News  ·  02 | 08 | 2018

Diane's Winter

Diane - Concorso internazionale

“I fell asleep”. It starts with a woman standing at the bedside of another one. A woman way more tired than the sick one she should take care of. It starts with a handshake between them, soft yet strong at the same time. Kent Jones relies on this image – so simple and however so difficult to shoot – in order to lead us into his first fiction feature. Since then the hug between two hands becomes the missing image in a journey which explores and exposes other people’s pain and the grief of those who take care of others.  

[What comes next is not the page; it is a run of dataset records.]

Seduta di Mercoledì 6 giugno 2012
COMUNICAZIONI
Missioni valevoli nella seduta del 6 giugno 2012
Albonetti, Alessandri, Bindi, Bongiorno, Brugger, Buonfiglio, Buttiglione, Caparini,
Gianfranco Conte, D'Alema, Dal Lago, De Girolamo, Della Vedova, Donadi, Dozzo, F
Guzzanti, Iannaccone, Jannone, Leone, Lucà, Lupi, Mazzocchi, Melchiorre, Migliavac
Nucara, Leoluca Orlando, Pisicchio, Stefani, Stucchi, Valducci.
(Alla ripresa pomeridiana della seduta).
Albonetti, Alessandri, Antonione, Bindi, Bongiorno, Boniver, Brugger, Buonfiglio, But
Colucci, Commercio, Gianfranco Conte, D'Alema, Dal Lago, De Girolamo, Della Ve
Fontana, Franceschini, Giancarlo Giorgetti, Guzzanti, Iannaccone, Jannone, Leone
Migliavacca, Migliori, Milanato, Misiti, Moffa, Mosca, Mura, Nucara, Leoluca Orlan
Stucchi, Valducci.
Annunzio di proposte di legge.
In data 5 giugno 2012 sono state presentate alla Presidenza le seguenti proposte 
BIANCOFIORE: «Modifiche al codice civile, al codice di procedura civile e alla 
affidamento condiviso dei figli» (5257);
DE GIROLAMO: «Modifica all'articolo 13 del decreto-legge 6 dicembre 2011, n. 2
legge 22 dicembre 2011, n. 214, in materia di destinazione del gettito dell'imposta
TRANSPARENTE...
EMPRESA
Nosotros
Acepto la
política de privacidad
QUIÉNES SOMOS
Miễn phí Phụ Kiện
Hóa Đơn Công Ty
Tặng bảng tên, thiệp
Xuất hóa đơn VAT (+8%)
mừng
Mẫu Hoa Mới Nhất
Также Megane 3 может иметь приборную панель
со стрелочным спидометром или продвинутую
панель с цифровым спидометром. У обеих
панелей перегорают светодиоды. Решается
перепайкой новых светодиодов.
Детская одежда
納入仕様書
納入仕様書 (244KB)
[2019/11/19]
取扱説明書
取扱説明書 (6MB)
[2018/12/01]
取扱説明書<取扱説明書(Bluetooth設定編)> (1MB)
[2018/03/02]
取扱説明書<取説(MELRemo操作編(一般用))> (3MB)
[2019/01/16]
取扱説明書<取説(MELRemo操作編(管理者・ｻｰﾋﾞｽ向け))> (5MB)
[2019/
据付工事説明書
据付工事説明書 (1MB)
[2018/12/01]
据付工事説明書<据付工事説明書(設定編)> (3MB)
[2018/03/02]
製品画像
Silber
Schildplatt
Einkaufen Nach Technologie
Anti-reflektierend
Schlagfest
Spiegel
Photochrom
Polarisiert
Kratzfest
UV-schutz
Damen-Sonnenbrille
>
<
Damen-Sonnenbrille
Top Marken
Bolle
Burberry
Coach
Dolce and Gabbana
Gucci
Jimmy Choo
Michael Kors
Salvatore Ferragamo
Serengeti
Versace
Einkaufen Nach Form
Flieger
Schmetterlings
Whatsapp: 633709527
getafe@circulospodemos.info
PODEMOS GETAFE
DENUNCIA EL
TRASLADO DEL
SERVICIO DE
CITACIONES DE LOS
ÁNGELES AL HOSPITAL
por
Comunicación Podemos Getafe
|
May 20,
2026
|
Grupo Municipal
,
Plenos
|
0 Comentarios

The mise en scene plays with ellipses and recurring shots (the street seen from the windshield), the attention is focused on details, those anonymous elements which can fulfill a whole life. And probably would stand even after the life is over. Even if remaining on a descriptive level, Kent’s writing succeeds in order to shift the topic from a personal to a collective level. Wonderfully played by Mary Kay Place, Diane portraits all lonely women, dealing with their children’s issues, being able to help whoever is in need. Diane is not the center of the movie: she is its engine. She is the one gently leading us in a place which is more intimate than the one described in the first part: winter Massachusetts becomes a state of soul. The story is freed from its consequentiality and embraces sequences suspended between dream, desire and memory. Kent Jones gives his movie a U-turn: Diane embodies a journey not leading to us but to the inner soul, something we can’t name even if, time after time, it keeps staring at us.